Dr Susanne Munstermann, Chargee de Mission of the OIE (World Organisation for Animal Health), outlined the concept of the HHP – high health, high performance horse - which could be defined as a sub-population of the global equine population and ought to be assessed differently from the wider population.
“Horses under close veterinary supervision, such as those governed by the IFHA (International Federation of Horseracing Authorities), present a low health risk when travelled. They are identified and traceable and they enter countries on a temporary basis for competition, not for breeding," Dr Munstermann said.
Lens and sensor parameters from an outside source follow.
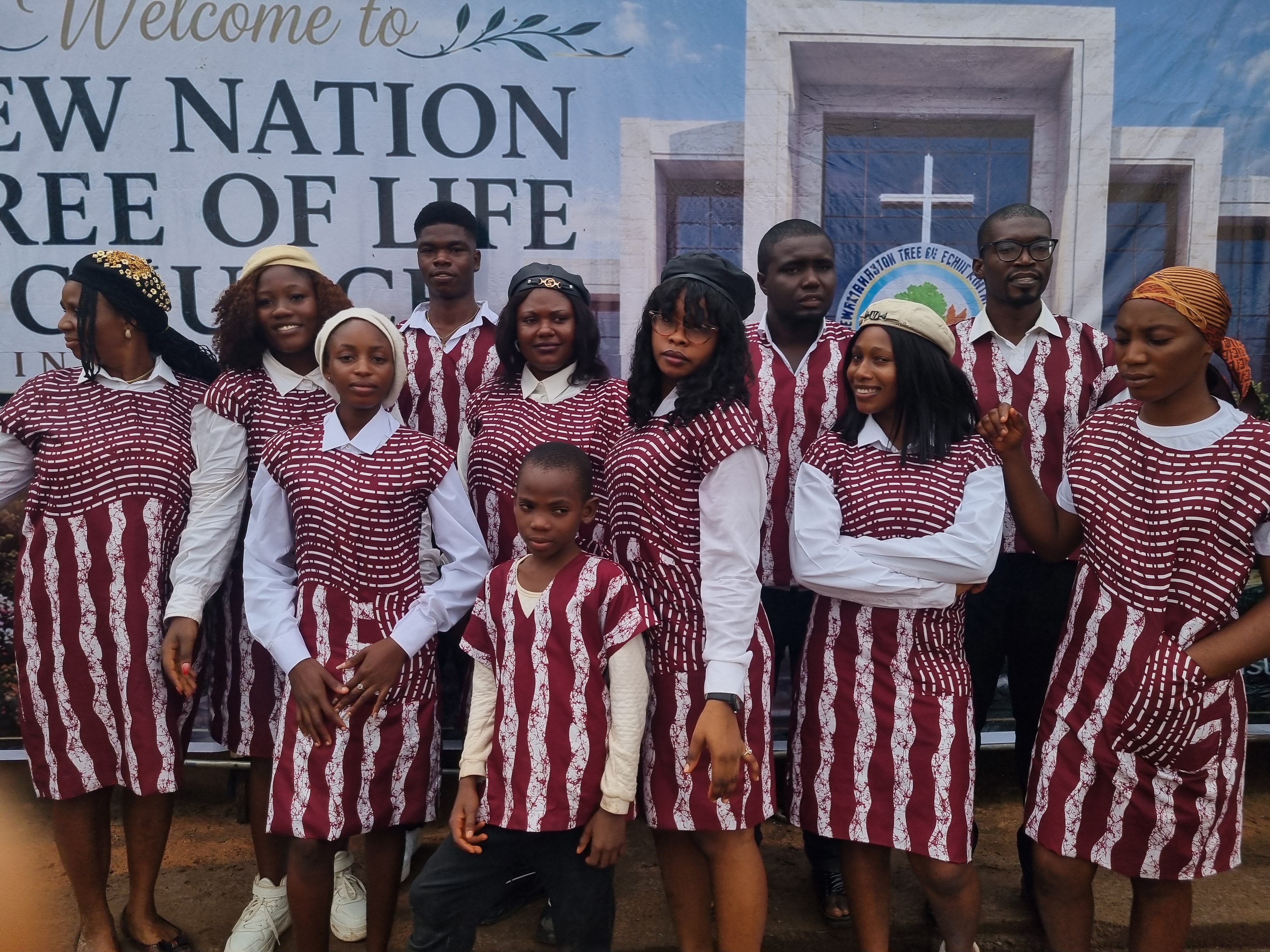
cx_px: 635
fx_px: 954
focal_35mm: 26
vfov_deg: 53.1
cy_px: 476
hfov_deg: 67.3
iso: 50
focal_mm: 5.4
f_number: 1.8
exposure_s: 1/3888
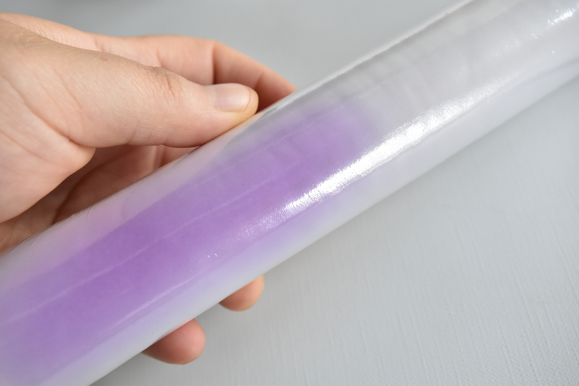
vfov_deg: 38.4
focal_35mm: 34
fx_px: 555
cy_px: 193
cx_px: 290
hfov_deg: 55.1
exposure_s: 1/250
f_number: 5.6
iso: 1600
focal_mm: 23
She also noted the perceived challenges to international travel in outlining the OIE’s proposal on the facilitation of international horse movement which calls for collaboration with the high performance horse bodies.
Of particular significance was the partnership between the IFHA and the FEI (International Equestrian Federation), resulting in the formation of the International Horse Sports Confederation, to formalise co-operation between the world’s leading governing bodies for equestrian sport.
"Racing and equestrian sports bodies must emphasise to governments the socio-economic benefits of expanding HHP horses industries," Dr Munstermann said.
Echoing Dr Stewart’s view that increased movement of horses internationally was vital to the growth of the multi-billion dollar horse racing industry were representatives of two other major racing nations.
Dr Anthony Kettle, Head of the Veterinary Department of the Dubai Racing Club, supported the HHP proposal, describing it as “a vehicle to solve the current problems hampering growth in the horse racing industry.”
"The equine industry and government veterinary services must work together," said Dr Kettle who emphasised the need to write a set of harmonised conditions in a multi-billion dollar industry.
Peter Gibson, CEO of Racing South Africa, called on the world’s horse importing countries to revisit their import conditions and negotiate new terms with the South African veterinary authority. “We call on our fellow horse racing nations to rally behind our cause,” said Gibson, who pointed to further ‘risk mitigating’ components being implemented in South African quarantine procedures.
"Internationalisation is the key to stimulating South African racing," Gibson said.
Dr Stewart summed up as follows: "We are at a point in time where we have the significant opportunity of achieving change and harmonisation. The involvement of the OIE is a great partnership which can raise awareness and build confidence.
'There are further benefits to come from harmonisation and significant potential for change, especially in developing countries," Dr Stewart said.